---------- DATA SHOWN

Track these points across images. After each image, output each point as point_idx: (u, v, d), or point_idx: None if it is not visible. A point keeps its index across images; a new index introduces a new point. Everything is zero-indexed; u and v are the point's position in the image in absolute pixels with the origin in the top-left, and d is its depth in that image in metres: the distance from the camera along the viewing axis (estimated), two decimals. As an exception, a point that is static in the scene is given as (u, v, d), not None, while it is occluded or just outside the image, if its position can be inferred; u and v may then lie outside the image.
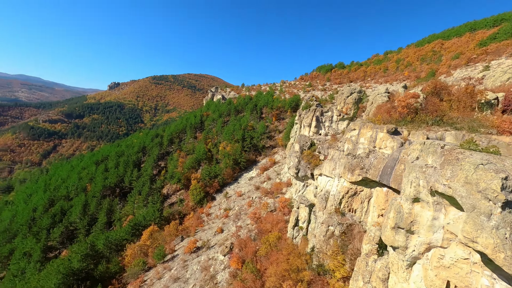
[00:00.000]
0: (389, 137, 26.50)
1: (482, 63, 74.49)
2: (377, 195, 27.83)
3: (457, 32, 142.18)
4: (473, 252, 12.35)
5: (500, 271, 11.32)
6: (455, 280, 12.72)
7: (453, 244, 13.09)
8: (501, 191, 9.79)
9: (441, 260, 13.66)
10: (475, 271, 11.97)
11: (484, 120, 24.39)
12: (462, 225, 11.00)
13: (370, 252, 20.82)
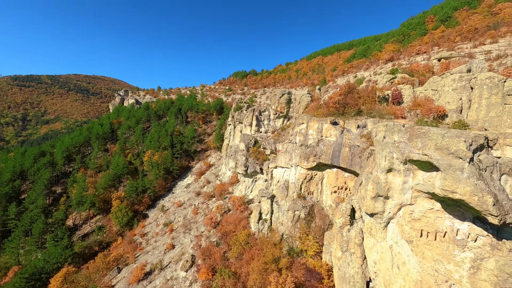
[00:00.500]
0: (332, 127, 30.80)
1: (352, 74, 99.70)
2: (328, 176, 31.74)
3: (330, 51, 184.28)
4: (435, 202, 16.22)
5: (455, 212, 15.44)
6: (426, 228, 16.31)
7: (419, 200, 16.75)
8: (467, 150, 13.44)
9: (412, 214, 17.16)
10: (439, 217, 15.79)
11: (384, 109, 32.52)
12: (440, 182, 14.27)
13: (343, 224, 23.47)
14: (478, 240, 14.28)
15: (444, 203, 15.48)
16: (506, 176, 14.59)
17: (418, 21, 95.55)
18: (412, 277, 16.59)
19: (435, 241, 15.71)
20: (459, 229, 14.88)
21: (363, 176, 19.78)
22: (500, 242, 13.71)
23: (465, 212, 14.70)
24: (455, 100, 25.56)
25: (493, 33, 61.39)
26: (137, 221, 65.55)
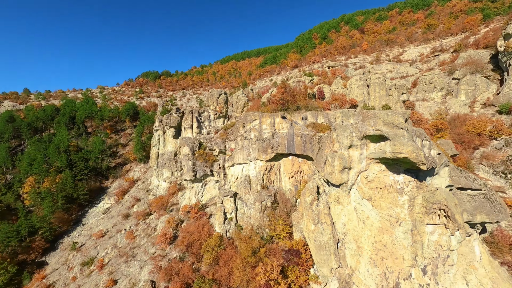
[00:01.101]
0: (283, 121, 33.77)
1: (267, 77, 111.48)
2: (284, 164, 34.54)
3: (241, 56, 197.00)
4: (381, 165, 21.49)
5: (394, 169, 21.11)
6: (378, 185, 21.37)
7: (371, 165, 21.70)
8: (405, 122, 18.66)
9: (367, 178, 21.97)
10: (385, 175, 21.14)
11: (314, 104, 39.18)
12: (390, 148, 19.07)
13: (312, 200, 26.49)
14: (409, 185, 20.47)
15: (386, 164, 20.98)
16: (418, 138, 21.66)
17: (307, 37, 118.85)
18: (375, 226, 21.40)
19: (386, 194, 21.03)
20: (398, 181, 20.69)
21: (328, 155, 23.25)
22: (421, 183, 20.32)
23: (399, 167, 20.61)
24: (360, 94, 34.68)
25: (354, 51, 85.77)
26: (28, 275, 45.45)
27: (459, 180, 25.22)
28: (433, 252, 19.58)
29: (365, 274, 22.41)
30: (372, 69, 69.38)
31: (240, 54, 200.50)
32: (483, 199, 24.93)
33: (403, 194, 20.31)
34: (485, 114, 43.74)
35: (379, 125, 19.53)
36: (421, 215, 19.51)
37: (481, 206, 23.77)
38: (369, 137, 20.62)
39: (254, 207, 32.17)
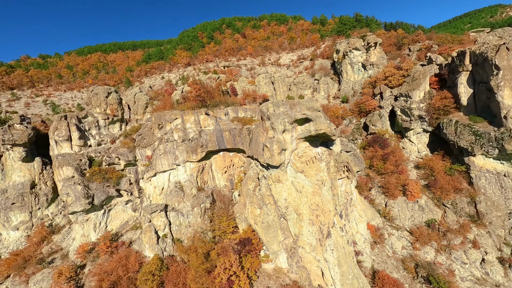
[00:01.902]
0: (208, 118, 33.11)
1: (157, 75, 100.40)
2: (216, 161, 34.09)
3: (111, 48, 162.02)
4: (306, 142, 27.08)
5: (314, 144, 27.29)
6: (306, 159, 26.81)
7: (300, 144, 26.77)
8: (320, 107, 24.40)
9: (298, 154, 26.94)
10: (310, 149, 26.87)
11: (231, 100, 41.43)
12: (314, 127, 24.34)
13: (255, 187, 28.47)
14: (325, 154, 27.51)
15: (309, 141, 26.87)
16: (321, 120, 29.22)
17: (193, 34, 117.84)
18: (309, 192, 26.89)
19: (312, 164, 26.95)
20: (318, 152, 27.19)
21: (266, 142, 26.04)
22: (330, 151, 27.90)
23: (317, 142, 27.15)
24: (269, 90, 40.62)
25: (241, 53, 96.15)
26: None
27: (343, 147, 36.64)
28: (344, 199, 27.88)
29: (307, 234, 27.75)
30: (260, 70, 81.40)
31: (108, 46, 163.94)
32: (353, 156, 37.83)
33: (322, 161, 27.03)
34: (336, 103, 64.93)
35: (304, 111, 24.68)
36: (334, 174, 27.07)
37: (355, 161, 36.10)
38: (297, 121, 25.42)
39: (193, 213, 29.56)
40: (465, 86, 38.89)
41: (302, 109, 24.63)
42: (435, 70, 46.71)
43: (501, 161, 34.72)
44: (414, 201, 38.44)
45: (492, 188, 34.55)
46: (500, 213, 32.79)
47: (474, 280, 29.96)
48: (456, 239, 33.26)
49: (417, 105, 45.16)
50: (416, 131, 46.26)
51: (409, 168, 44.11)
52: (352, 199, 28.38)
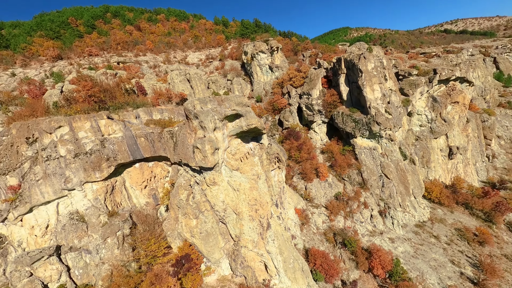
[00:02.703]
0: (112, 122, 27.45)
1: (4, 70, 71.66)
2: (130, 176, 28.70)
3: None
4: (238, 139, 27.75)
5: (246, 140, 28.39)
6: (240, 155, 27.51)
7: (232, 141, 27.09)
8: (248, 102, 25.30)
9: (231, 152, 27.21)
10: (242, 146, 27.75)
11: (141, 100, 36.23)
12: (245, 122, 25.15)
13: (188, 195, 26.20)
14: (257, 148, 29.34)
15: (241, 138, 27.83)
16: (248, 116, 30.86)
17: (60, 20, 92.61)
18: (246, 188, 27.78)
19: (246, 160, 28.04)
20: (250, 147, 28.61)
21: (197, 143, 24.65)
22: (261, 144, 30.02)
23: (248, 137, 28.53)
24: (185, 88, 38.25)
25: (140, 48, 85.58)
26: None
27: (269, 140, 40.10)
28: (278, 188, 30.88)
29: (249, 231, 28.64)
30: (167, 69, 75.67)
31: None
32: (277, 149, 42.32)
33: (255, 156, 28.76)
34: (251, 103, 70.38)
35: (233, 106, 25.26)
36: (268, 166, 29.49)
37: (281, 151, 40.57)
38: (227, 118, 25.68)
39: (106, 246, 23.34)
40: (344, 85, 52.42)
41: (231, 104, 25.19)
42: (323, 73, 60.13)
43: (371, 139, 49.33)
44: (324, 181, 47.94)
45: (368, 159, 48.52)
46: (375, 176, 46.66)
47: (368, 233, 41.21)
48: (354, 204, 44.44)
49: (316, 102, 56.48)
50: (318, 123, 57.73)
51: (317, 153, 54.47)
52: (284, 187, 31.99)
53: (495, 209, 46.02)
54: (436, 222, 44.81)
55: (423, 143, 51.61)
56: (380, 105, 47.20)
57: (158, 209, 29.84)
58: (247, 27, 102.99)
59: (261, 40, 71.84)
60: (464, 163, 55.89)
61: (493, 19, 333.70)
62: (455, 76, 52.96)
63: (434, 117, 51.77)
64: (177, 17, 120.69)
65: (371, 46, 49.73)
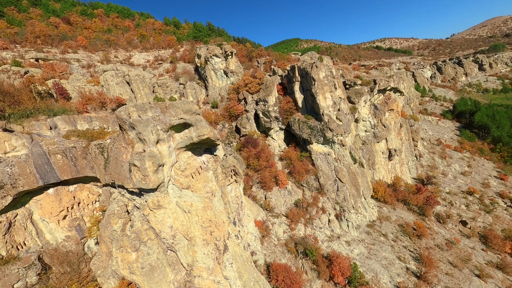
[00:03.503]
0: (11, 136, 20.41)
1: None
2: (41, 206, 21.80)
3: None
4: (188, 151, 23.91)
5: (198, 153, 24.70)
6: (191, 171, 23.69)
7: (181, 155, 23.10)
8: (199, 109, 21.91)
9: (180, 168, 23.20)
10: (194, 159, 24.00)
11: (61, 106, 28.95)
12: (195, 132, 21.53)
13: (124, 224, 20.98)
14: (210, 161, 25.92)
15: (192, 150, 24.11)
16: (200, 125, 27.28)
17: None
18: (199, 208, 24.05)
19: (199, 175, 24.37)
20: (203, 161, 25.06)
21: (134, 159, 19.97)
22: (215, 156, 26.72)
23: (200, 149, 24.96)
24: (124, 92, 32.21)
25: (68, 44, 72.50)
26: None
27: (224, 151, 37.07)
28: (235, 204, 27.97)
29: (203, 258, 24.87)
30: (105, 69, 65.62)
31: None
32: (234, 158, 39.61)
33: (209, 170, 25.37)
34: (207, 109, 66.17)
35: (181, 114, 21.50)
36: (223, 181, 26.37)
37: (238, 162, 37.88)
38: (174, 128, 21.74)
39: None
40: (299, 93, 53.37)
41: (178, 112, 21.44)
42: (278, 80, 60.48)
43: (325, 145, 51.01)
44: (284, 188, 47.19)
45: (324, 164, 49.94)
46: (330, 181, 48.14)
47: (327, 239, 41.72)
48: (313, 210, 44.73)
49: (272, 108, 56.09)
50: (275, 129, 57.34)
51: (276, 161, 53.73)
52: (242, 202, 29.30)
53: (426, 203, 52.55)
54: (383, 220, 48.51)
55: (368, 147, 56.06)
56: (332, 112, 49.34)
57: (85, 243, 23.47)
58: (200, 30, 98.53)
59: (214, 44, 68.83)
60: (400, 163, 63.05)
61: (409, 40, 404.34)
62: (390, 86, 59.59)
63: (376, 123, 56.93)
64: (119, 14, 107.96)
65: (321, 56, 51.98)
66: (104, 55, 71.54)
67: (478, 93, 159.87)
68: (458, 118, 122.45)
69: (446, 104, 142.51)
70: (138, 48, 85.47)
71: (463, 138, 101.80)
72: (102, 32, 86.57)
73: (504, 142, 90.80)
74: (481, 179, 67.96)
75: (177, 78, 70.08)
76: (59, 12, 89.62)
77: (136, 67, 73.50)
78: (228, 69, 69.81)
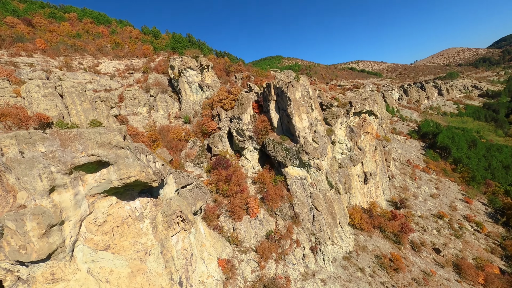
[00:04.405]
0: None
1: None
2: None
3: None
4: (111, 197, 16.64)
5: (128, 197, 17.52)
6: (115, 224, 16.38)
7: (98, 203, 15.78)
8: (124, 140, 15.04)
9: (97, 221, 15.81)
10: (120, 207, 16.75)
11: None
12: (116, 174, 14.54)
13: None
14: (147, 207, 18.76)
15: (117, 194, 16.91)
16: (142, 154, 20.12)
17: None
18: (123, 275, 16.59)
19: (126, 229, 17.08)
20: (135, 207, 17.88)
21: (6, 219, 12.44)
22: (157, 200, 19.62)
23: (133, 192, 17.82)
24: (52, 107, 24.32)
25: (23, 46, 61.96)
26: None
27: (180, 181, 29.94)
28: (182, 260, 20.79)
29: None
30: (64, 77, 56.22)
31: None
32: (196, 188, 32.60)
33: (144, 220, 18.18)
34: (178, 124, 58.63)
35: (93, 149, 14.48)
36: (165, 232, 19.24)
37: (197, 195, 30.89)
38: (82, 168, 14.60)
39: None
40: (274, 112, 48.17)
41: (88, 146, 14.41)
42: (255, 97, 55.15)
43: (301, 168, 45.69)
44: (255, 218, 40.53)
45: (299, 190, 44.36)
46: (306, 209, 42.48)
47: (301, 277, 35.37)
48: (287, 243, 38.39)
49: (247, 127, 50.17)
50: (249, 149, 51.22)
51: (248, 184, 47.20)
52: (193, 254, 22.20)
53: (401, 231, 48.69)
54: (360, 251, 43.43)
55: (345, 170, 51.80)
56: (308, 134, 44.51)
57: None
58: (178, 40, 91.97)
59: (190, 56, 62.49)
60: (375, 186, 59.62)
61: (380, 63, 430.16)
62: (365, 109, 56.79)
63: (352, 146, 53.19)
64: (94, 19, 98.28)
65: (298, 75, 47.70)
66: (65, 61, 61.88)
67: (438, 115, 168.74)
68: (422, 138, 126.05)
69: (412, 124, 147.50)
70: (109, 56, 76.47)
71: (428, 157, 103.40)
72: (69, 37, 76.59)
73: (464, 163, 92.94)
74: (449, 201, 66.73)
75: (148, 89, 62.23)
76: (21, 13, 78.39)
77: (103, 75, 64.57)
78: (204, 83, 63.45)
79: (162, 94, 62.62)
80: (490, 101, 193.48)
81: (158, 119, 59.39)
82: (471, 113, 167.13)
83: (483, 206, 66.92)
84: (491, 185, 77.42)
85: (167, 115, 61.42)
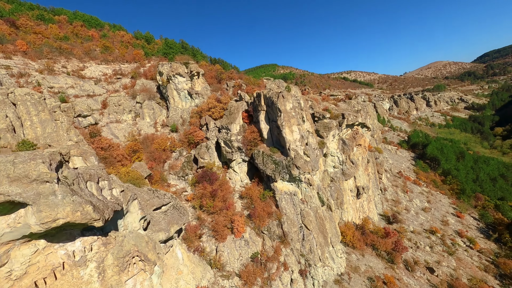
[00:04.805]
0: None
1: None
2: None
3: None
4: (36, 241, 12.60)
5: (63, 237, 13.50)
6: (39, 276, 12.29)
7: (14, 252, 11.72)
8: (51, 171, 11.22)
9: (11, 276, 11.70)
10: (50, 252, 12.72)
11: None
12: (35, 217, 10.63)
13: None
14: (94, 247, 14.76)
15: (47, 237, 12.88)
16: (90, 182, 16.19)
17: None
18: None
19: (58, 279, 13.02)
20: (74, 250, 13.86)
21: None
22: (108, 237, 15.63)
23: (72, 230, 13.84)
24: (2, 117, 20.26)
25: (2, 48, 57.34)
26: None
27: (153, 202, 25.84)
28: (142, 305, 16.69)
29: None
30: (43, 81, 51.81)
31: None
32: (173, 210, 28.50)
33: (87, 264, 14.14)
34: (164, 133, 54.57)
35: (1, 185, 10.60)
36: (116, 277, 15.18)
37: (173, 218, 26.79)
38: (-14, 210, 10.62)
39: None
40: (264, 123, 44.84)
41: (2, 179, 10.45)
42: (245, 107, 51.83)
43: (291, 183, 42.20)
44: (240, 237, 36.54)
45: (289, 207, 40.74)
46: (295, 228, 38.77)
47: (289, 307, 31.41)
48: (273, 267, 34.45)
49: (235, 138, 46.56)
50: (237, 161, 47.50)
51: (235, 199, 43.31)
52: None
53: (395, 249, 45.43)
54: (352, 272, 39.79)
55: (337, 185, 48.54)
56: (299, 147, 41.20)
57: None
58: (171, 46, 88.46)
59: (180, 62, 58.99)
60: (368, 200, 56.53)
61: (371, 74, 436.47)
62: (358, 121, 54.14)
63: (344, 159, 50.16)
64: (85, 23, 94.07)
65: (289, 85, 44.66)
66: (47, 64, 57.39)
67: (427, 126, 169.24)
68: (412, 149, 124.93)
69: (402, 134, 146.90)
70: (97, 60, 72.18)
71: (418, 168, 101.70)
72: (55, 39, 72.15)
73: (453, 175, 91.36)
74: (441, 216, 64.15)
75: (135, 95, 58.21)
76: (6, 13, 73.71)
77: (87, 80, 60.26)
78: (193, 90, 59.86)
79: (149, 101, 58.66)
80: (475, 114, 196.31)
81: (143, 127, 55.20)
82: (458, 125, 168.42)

--------------------

* _TASK TO CARRY OUT_
Return, exactly as they stand, the lines from the opening line of the listing through the line with "4: (473, 252, 12.35)", both ends counted, and no pictures.

* _EXERCISE ANSWER_
Track these points across images. After each image, output each point as point_idx: (u, v, d), or point_idx: None if it is not visible. A point keeps its index across images; a new index introduces a new point. Everything is zero-indexed; u and v are the point's position in the image in absolute pixels with the origin in the top-left, and d is its depth in that image in metres: the distance from the camera along the viewing axis (estimated), two decimals. As an exception, a point that is static in the scene is given as (u, v, d), not None, while it is occluded or just outside the image, if its position can be inferred; u and v may then lie outside the image.
[00:00.000]
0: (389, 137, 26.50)
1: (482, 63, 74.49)
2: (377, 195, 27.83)
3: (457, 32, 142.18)
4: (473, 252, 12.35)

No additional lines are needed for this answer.